Why is A _< B always true in a Polynomial Reduction?

Question

I'm extremely knew to Computer Science, particularly the theoretical side, so am trying to understand (without an answer going too far over my head) why is always true in a polynomial time reduction, and whether my naive theory as to why explains it (which I suspect doesn't).

My idea:

Premise: Starting off, I have two problems A and B, where either I'm finding A much more computationally expensive timewise to compute than B using the algorithm for A I have, or I haven't got an algorithm for A at all (making it very 'hard' indeed - though I hope I've used the term correctly here?). I realise though I can transform A into B and do just that.

When someone says that after such a reduction, a solution to A is always at most as hard as one for B, they don't mean that any algorithm that solves A is at most as hard as B, but in fact strictly that the most efficient that's currently known solution we will have for A from now on (which of course may be subject to change as we find better and better algorithms for a problem) will be at most, as hard as B or easier?

Why: Simply 3 cases - Firstly, if A was super hard to solve using the algorithm I had, but B was easier to solve and I used B to solve A, well now my most efficient solution to A is the algorithm for B. Secondly, if I had no solution to A at all but reduced A to B, well now I have 1 solution to A - so the 'union of all my solutions' is as hard as B's. Thirdly, say my best solution for A was always easier than B, but I 'reduced' it to B for fun, well my best solution is indeed easier than B.

There may be infinitely many more solutions to A that are harder than B (e.g. an algorithm that solves 2 + x = 4 straight away, vs one that does the same thing but for some reason adds 1 one million times to the equation, before subtracting it again, then solving).

Critically: So, since then there are any number of ways to solve a problem A that are arbitrarily more difficult than any particular solution, it only makes sense to talk of in terms of the most efficient solutions to each that are currently known.

Is this right?

Thanks so much for your help, I really appreciate it.

Answer 1

Generally speaking, when people discuss "problems" and "how hard they are to solve", they are referring to the class of problem (e.g. the Traveling Salesman Problem) as opposed to a particular instance of the problem (e.g. the Traveling salesman problem with cities A, B, C... and distances X, Y, Z, ...). Further, when they discuss how hard/easy a problem is, they are referring to the most efficient possible solution. It's not very interesting to talk about how hard it is to solve a problem using a random solution (that might be really inefficient), so often solutions are accompanied proofs that there can be no solution more efficient.
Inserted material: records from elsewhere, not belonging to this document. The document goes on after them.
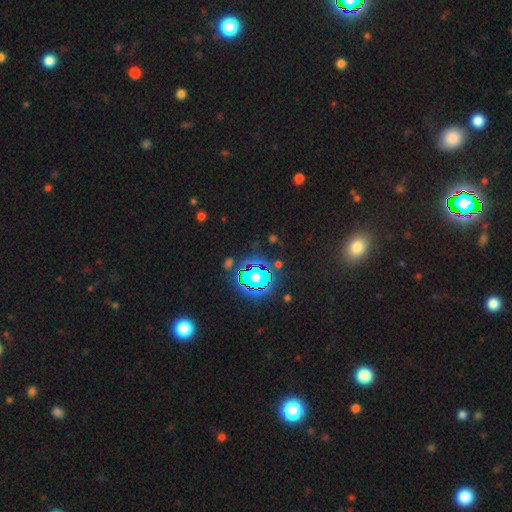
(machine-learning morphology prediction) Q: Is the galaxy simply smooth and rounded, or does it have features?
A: star or artifact — 76%.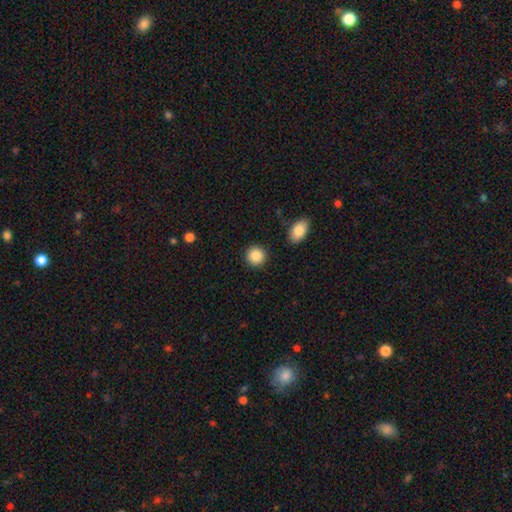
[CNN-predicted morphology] smooth 88%, star or artifact 8%, featured or disk 4%. Down the decision tree: how rounded — round (91%); merging — none (90%).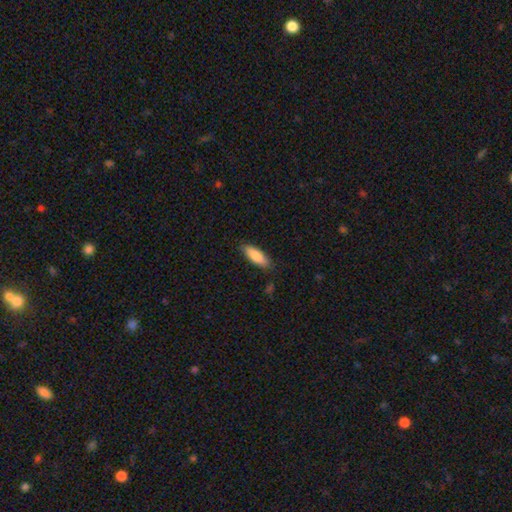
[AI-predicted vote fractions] smooth_or_featured: smooth (p=0.82) [alt: featured or disk p=0.12]
how_rounded: in between (p=0.58) [alt: cigar-shaped p=0.40]
merging: none (p=0.84) [alt: minor disturbance p=0.12]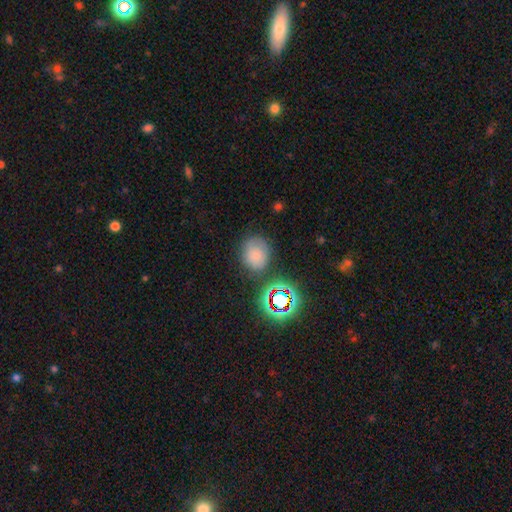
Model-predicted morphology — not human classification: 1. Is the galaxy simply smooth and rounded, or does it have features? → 71% smooth, 19% star or artifact, 10% featured or disk.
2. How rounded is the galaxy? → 72% round, 27% in between, 1% cigar-shaped.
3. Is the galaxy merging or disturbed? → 74% none, 16% minor disturbance, 5% merger, 5% major disturbance.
So if the class of problem A can be transformed in to the class of problem B, then you know that there is a solution to A that is at least as efficient as B, since one solution is to transform it to B and solve it that way. It might be more efficient, since there may be a solution unique to problems of type A that is more efficient than those of type B, but it will be at least as efficient as B.

So your thinking is kind of in the right direction, but focus less on "solutions you happen to know about" and more about the theoretically most efficient solution to a problem.